> WORK TO BE COMPLETED
Replace "Description" with "Details" everywhere it occurs in the rows, and give all the rows again with nothing else changed and the pictures left out.

Start of MATERIAL FOR THE TASK

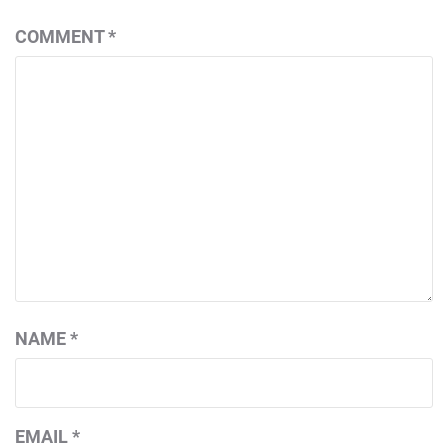
COMMENT
*
NAME
*
EMAIL
*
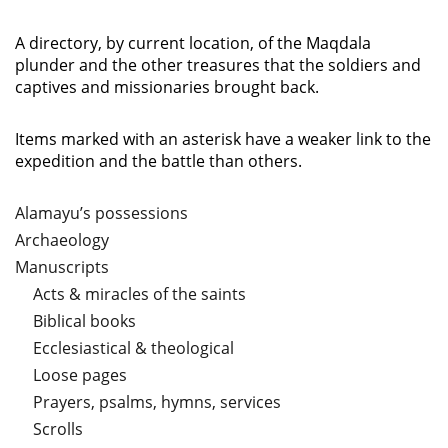
A directory, by current location, of the Maqdala
plunder and the other treasures that the soldiers and
captives and missionaries brought back.
Items marked with an asterisk have a weaker link to the
expedition and the battle than others.
Alamayu’s possessions
Archaeology
Manuscripts
Acts & miracles of the saints
Biblical books
Ecclesiastical & theological
Loose pages
Prayers, psalms, hymns, services
Scrolls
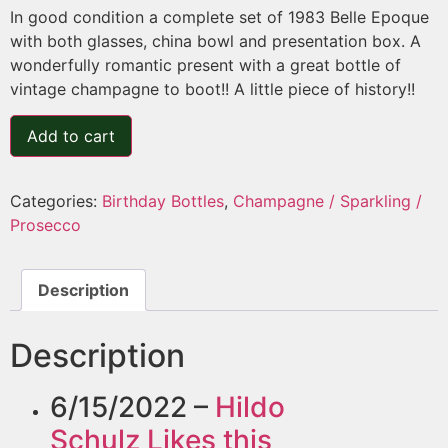
In good condition a complete set of 1983 Belle Epoque
with both glasses, china bowl and presentation box. A
wonderfully romantic present with a great bottle of
vintage champagne to boot!! A little piece of history!!
Add to cart
Categories:
Birthday Bottles
,
Champagne / Sparkling /
Prosecco
Description
Description
6/15/2022 –
Hildo
Schulz
Likes this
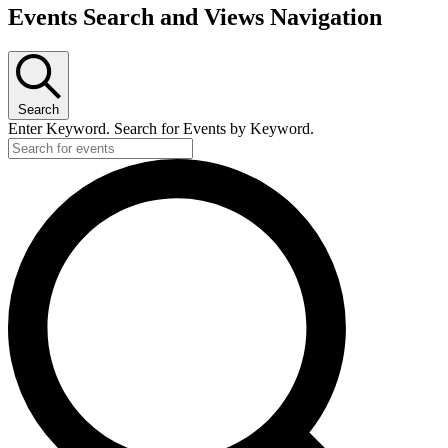
Events
Events Search and Views Navigation
Search
Enter Keyword. Search for Events by Keyword.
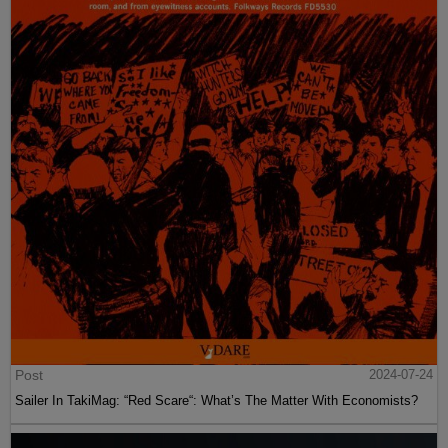
Post
2024-07-24
Sailer In TakiMag: “Red Scare“: What’s The Matter With Economists?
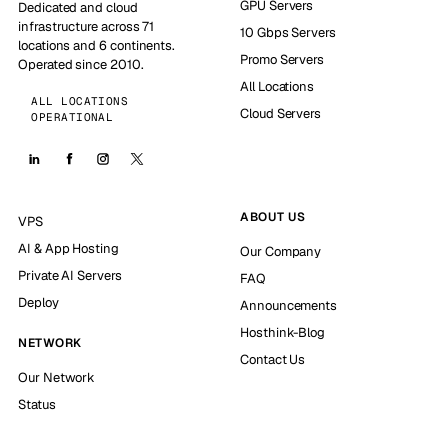
GPU Servers
Dedicated and cloud
infrastructure across 71
10 Gbps Servers
locations and 6 continents.
Promo Servers
Operated since 2010.
All Locations
ALL LOCATIONS
Cloud Servers
OPERATIONAL
ABOUT US
VPS
AI & App Hosting
Our Company
Private AI Servers
FAQ
Deploy
Announcements
Hosthink-Blog
NETWORK
Contact Us
Our Network
Status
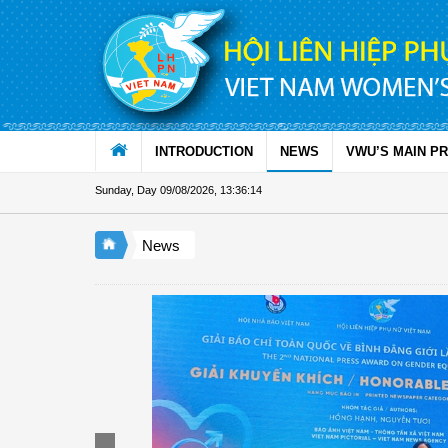
Skip to Content
INTRODUCTION
NEWS
VWU’S MAIN P
Sunday, Day 09/08/2026
,
13:36:15
News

End of MATERIAL FOR THE TASK

> RESULT OF THIS TASK
COMMENT
*
NAME
*
EMAIL
*
A directory, by current location, of the Maqdala
plunder and the other treasures that the soldiers and
captives and missionaries brought back.
Items marked with an asterisk have a weaker link to the
expedition and the battle than others.
Alamayu’s possessions
Archaeology
Manuscripts
Acts & miracles of the saints
Biblical books
Ecclesiastical & theological
Loose pages
Prayers, psalms, hymns, services
Scrolls
In good condition a complete set of 1983 Belle Epoque
with both glasses, china bowl and presentation box. A
wonderfully romantic present with a great bottle of
vintage champagne to boot!! A little piece of history!!
Add to cart
Categories:
Birthday Bottles
,
Champagne / Sparkling /
Prosecco
Details
Details
6/15/2022 –
Hildo
Schulz
Likes this
Events
Events Search and Views Navigation
Search
Enter Keyword. Search for Events by Keyword.
Post
2024-07-24
Sailer In TakiMag: “Red Scare“: What’s The Matter With Economists?
GPU Servers
Dedicated and cloud
infrastructure across 71
10 Gbps Servers
locations and 6 continents.
Promo Servers
Operated since 2010.
All Locations
ALL LOCATIONS
Cloud Servers
OPERATIONAL
ABOUT US
VPS
AI & App Hosting
Our Company
Private AI Servers
FAQ
Deploy
Announcements
Hosthink-Blog
NETWORK
Contact Us
Our Network
Status
Skip to Content
INTRODUCTION
NEWS
VWU’S MAIN P
Sunday, Day 09/08/2026
,
13:36:15
News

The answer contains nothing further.